Isbitts is one of the Joes at JoeBucsFan.com. He has written for many publications and spent 6  1/2 years writing for The Tampa Tribune in the sports and news departments.

It sure seems that Chris Harry of the Orlando Sentinel and Ira Kaufman of the Tampa Tribune made a friend for life in Jon Gruden. Their gentle exit interview of Chucky likely set him up to be source of theirs for years to come.

It sure seems that Chris Harry of the Orlando Sentinel and Ira Kaufman of the Tampa Tribune made a friend for life in Jon Gruden. Their extra gentle exit interview of Chucky likely set him up to be a source of theirs for years to come.

Sports beat writers must consistently ask the tough questions of players, coaches and front office staff for the benefit of readers.

That’s what the job is all about.

At the same time they still have to play nice and maintain sources within the organization they cover.

It’s not easy. You don’t last long in the business as the reporter nobody will talk to.

That brings us to the rare “joint” interview of fired Bucs coach Jon Gruden last week by Tampa Tribune NFL writer Ira Kaufman and Orlando Sentinel Bucs beat writer Chris Harry, two longtime veterans of their newspapers. Stories from the interview were published this past weekend.

After reading their similar stories, thousands of Bucs fans let out a collective, “Huh?”

There were no red-meat questions of Gruden that had fans at the edge of their seats, even if the answer from Chucky was, “No comment.”

All the tough questions Bucs fans would have wanted asked were missing, it seemed, specifically the ones about personnel decisions over the past seven years, among other topics.

Harry’s story in the Sentinel was in a Q & A format, which gave a clear view of the line of questioning. These were the eight interview questions of Gruden published in the Sentinel.

Q, Right now, it looks like you’re going to take a year off

Q. People are going to think you want a college job

Q. The spread is being run high schools and colleges, is it possible it could be a base offense in the NFL one day?

Q. Most people are dismissing Tebow as a quarterback in the NFL

Q. How’d you come to terms with being fired for the first time in your life?

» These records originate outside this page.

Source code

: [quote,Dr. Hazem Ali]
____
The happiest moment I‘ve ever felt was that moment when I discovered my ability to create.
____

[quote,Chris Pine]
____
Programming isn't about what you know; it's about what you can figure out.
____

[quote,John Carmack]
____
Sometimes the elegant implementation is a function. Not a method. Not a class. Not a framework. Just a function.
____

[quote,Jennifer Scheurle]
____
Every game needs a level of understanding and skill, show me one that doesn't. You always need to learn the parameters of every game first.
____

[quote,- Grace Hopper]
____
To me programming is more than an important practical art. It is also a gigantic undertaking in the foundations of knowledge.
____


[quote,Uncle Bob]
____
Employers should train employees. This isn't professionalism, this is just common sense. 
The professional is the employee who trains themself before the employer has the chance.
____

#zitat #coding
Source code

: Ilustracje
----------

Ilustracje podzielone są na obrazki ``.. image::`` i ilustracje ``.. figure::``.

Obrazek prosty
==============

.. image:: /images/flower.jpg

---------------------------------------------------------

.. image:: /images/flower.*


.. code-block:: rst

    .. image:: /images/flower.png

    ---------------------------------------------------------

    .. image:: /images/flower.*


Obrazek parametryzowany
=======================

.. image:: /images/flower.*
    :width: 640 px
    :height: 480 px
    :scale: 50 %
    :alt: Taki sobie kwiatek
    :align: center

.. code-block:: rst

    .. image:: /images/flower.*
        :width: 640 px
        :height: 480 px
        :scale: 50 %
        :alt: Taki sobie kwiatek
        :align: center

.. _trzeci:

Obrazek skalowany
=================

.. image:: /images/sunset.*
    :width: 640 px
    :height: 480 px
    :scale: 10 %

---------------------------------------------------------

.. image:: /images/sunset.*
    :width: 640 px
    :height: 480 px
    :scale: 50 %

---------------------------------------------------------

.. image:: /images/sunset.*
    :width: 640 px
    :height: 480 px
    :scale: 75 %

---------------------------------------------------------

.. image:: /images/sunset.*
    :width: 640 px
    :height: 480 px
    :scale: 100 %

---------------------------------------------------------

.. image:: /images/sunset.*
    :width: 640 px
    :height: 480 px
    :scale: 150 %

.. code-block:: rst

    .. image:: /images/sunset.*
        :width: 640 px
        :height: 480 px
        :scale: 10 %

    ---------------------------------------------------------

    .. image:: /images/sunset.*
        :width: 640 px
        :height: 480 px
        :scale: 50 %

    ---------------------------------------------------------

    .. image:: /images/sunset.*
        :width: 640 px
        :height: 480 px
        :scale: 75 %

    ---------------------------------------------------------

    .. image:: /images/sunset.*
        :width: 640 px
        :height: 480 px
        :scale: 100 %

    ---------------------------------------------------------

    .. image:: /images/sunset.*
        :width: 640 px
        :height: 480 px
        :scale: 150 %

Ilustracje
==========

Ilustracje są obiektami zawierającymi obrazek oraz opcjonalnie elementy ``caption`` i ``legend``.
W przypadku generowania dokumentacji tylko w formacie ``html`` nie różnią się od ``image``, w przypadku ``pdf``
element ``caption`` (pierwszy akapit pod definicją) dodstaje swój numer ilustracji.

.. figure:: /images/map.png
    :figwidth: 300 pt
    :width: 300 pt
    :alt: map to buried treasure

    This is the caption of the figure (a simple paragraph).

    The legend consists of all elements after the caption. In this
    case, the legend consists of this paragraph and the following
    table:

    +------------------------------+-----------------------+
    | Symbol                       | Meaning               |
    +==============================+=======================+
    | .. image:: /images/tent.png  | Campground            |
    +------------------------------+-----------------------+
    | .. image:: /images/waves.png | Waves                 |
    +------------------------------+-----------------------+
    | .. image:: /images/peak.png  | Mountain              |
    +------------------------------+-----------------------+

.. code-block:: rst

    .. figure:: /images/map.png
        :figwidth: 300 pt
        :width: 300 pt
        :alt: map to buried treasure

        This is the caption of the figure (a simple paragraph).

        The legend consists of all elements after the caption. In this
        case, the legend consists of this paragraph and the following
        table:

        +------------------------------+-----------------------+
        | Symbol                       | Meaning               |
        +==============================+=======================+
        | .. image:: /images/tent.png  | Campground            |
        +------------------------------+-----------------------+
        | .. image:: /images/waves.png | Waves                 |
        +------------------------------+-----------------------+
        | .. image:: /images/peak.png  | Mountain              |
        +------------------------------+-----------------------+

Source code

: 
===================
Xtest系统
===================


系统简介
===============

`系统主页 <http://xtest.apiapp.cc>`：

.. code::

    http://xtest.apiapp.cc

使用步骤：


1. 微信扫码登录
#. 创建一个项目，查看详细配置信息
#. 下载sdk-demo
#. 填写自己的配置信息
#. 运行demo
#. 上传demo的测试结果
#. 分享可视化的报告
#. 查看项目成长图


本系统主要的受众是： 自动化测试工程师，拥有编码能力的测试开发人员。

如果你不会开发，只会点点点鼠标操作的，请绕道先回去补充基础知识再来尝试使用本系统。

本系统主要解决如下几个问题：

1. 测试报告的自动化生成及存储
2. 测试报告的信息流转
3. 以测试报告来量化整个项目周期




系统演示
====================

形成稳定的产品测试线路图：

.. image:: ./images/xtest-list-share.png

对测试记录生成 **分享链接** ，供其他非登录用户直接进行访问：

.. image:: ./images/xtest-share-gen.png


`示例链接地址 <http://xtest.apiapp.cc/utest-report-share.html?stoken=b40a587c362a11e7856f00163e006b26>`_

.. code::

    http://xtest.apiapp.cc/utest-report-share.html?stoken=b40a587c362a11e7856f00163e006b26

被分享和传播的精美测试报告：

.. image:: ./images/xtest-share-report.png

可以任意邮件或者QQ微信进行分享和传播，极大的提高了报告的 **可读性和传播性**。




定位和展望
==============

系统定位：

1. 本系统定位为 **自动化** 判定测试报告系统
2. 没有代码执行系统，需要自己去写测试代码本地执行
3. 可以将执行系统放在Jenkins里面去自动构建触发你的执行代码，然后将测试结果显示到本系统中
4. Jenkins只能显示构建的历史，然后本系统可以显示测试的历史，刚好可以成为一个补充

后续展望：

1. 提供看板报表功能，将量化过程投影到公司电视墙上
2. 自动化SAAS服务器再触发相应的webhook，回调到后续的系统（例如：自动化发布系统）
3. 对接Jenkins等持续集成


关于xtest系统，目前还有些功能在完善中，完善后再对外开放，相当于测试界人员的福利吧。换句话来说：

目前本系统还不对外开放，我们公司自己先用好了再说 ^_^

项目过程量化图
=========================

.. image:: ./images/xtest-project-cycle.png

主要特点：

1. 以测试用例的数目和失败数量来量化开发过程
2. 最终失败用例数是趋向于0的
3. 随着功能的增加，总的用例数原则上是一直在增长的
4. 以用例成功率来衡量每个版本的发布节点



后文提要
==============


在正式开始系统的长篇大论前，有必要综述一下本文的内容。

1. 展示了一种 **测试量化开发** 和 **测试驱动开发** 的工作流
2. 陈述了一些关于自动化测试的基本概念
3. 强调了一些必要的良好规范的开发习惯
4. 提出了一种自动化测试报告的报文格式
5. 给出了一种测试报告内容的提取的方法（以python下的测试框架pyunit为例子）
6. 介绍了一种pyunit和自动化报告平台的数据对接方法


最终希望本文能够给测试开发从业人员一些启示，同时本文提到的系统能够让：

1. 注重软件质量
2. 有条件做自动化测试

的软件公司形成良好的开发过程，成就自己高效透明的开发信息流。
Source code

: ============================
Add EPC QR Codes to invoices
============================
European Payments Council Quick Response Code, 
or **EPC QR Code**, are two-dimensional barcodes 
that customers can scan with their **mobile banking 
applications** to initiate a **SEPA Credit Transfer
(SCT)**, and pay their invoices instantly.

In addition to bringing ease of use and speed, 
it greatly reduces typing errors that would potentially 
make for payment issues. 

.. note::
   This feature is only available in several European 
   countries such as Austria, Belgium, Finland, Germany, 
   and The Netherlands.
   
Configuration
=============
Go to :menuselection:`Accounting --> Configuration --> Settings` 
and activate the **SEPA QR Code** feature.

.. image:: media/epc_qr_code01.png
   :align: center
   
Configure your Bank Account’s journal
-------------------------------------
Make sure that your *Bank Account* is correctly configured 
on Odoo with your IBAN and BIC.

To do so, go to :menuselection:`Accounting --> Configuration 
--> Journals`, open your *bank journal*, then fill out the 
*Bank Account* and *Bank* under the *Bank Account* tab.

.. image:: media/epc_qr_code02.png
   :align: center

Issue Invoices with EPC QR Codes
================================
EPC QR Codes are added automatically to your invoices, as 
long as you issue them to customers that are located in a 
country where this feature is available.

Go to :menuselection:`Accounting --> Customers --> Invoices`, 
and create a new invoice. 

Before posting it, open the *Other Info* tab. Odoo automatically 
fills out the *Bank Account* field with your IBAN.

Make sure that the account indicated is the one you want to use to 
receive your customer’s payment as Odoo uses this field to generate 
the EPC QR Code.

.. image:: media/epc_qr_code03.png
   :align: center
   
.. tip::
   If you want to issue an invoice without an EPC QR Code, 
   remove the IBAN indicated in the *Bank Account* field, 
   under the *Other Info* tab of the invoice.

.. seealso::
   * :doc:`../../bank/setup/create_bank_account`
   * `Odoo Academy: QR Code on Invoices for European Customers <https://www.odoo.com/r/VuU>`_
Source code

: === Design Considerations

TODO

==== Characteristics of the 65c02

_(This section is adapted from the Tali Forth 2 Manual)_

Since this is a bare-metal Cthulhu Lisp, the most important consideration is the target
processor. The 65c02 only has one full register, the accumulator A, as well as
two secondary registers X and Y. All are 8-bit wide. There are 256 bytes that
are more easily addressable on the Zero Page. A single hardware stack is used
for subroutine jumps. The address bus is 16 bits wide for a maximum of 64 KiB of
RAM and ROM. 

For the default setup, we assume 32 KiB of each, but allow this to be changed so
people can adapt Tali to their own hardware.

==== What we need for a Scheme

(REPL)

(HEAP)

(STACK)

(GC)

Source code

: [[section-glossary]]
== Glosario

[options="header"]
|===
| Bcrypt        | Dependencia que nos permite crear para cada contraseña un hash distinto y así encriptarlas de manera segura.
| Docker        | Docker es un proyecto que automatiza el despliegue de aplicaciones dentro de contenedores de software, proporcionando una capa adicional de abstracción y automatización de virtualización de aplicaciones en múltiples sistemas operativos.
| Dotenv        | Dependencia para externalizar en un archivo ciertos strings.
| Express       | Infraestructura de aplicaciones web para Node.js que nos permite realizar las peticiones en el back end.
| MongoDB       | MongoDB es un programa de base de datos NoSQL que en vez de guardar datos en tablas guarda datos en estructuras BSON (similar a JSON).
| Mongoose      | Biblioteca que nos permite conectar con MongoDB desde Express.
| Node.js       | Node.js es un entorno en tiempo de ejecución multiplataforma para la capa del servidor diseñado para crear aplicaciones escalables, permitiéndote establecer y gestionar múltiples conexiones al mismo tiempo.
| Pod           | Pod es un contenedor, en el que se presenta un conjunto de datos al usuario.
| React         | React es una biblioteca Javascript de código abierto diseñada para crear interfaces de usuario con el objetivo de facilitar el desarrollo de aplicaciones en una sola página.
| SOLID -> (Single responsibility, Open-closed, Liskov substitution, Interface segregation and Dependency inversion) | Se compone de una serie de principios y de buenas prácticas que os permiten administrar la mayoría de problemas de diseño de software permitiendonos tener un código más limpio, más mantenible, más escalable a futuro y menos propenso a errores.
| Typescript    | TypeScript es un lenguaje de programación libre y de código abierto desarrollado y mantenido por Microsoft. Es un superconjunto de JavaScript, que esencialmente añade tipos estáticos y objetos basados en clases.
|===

Q. What about the jabs taken at you? DId the comments by guys like Jeff Garcia, Michael Clayton and Simeon Rice hurt?

Q. How would you sum up the last seven years?

Q. Will you pull for the Bucs now?

One look at these questions and it sure seems that Harry and Kaufman were more concerned with keeping Gruden as a future source than providing compelling stuff for the Bucs fans who read their work.

If that’s the case, it’s unforgivable. Gruden is not a Bucs coach anymore. He should have been grilled quite a bit more. At least one question should have made him squirm or challenged his spin-spewing skills.

Thinking this interview was censored in some way by Gruden — meaning he made topics off-limits — I asked Ira Kaufman to explain the ground rules of the interview, if any, established by Chucky.

Kaufman responded with the following in an e-mail today: “Gruden set aside some time of our visit that was on-the-record and he did not designate any subjects that were off limits for that time period.”

JoeBucsFan.com readers can decide if Harry and Kaufman went softball on Chucky.